## Fragmento de texto
============================================================

¡Cuán polarizadora resulta la palabra irresponsable en los gobiernos populistas! Encienden fervores apelando a la emoción de las masas, mientras destruyen la lógica y la razón graduando el sentido común como enemigo del pueblo. Sus banderas se erigen sobre el odio y la lucha de clases mientras que sus partidarios llenan sus bolsillos a expensas de una generalidad humana que, famélica, batalla cada día por subsistir a manos de gobiernos sectarios. Si quieres sobrevivir debes enarbolar sus banderas, creas
o no en ellas. De lo contrario, solo queda elegir entre el hambre o el exilio. Los gobiernos populistas en el mundo se han anclado a las sociedades como letales enfermedades que corroen la esencia de los pueblos hasta destruirlos, utilizando un arma
retórica potente: el discurso dicotómico entre pueblo y anti-pueblo.
Este modelo argumentativo devela una estrategia sutil para mantener la relevancia y consolidar el poder. Los líderes populistas se autoproclaman como voceros del “pueblo”, un término que adoptan con fervor, pero que, en su utilización, se convierte en un constructo simplista. Este “pueblo” es la encarnación de la virtud, la pureza y la autenticidad, mientras que aquellos que no están alineados con sus ideales se transforman en una fuerza amenazante, una entidad que desafía la esencia misma de la nación. La ambivalencia entre “nosotros” y “los otros” adquiere dimensiones más profundas cuando nos vemos imbuidos en la retórica de estos líderes.

============================================================

Entradas tomadas de una colección
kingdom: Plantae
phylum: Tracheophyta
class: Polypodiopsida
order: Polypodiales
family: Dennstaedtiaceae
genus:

============================================================

## Instrucciones
1. Responde estas preguntas sobre el texto acerca de los gobiernos populistas:
(a) ¿Entre qué dos opciones queda elegir a quien no enarbola sus banderas?
(b) ¿Qué arma retórica utilizan los gobiernos populistas?
(c) ¿Como qué se autoproclaman los líderes populistas?
2. Traduce al inglés esta oración del texto sobre los gobiernos populistas: "Este modelo argumentativo devela una estrategia sutil para mantener la relevancia y consolidar el poder."
3. Reproduce textualmente el pasaje del texto sobre los gobiernos populistas que va desde "Este modelo argumentativo" hasta "de estos líderes.", incluidas estas últimas palabras.
Las líneas de la colección son un material independiente del texto.

## Respuestas
1.
(a) Entre el hambre o el exilio.
(b) El discurso dicotómico entre pueblo y anti-pueblo.
(c) Como voceros del "pueblo".

2. This argumentative model reveals a subtle strategy for maintaining relevance and consolidating power.

3.
Este modelo argumentativo devela una estrategia sutil para mantener la relevancia y consolidar el poder. Los líderes populistas se autoproclaman como voceros del “pueblo”, un término que adoptan con fervor, pero que, en su utilización, se convierte en un constructo simplista. Este “pueblo” es la encarnación de la virtud, la pureza y la autenticidad, mientras que aquellos que no están alineados con sus ideales se transforman en una fuerza amenazante, una entidad que desafía la esencia misma de la nación. La ambivalencia entre “nosotros” y “los otros” adquiere dimensiones más profundas cuando nos vemos imbuidos en la retórica de estos líderes.